— Extract provided —

Any Day Now, written by Travis Fine and George Arthur and directed by the former is based on a true story that took place in the 70’s that deals with legal issues surrounding the rights of homosexuals and the mentally handicapped.

Any Day Now InsertThe film features Rudy Donatello (Alan Cumming), an openly ‘out’ drag queen struggling to make his way into performing professionally as a singer, who meets Paul Fleigher (Garret Dillahunt) a closeted attorney, one night at Rudy’s gay bar workplace. The two hit it off instantaneously and exchange contact details. The next day however, Rudy discovers that a woman, Marianna (Jamie Anne Allman) who lives down the hall from him turned out to be a junkie who has walked out on her Down Syndrome child, Marco (Isaac Leyva). And so it begins that Rudy’s maternal instincts flare and he is overcome by an incessant need to care for, and protect the adolescent.

In order to embark upon his custodial fight however, he needs the legal assistance and knowledge of Paul. A little overwhelmed at first, doesn’t take long for Paul to connect with Marco and on an even deeper scale with Rudy, asking the pair to live with him not only for the benefit of their legal case, but because together the three of them form a close knit family unit.

— Saved data entries —
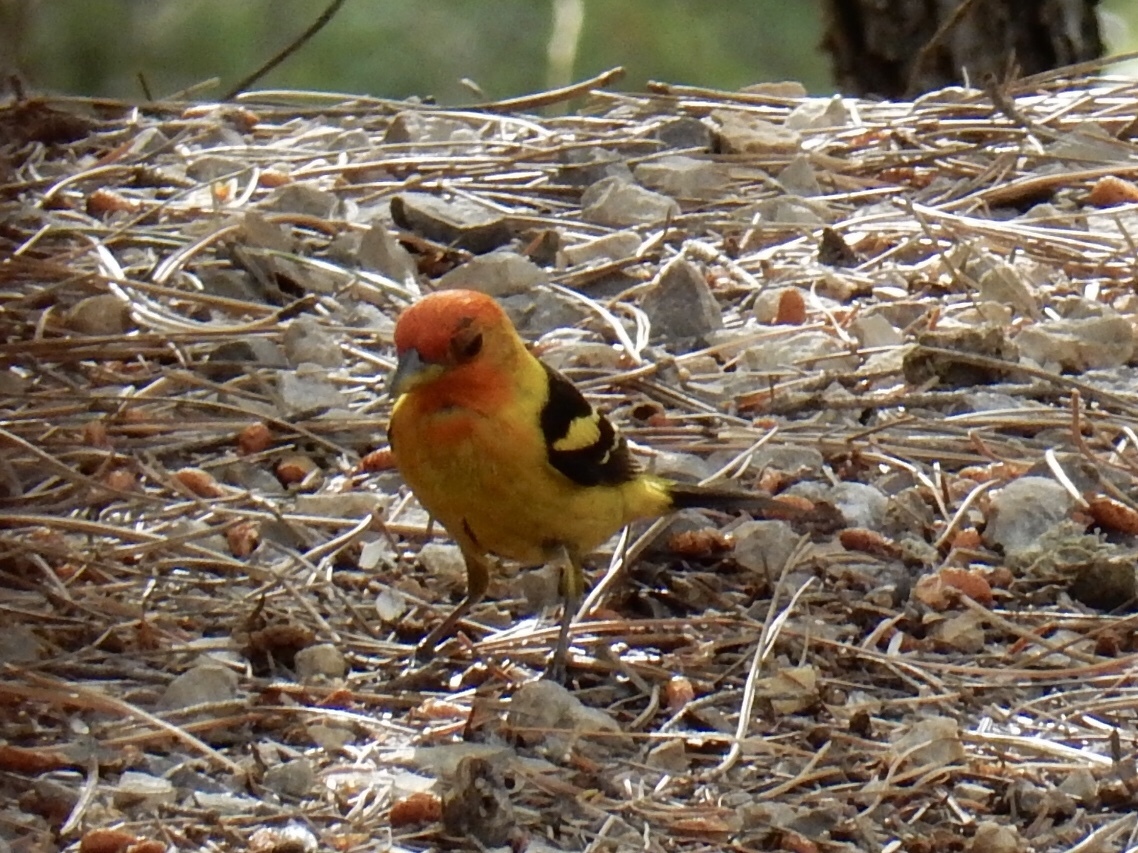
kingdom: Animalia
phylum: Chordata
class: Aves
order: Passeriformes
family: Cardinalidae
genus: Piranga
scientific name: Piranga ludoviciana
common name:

— Things to do —
**a)** Reproduce the stretch of the film review from "Any Day Now InsertThe" through "protect the adolescent.".
**b)** For each statement, state whether the film review supports it, answering yes or no and quoting the deciding words: (i) Rudy meets Paul at the gay bar where Rudy works. (ii) Paul is an openly gay attorney. (iii) Marco has Down Syndrome.

— Numbered responses —
**a)**
Any Day Now InsertThe film features Rudy Donatello (Alan Cumming), an openly ‘out’ drag queen struggling to make his way into performing professionally as a singer, who meets Paul Fleigher (Garret Dillahunt) a closeted attorney, one night at Rudy’s gay bar workplace. The two hit it off instantaneously and exchange contact details. The next day however, Rudy discovers that a woman, Marianna (Jamie Anne Allman) who lives down the hall from him turned out to be a junkie who has walked out on her Down Syndrome child, Marco (Isaac Leyva). And so it begins that Rudy’s maternal instincts flare and he is overcome by an incessant need to care for, and protect the adolescent.

**b)**
(i) Yes: "one night at Rudy’s gay bar workplace"
(ii) No: "a closeted attorney"
(iii) Yes: "her Down Syndrome child, Marco"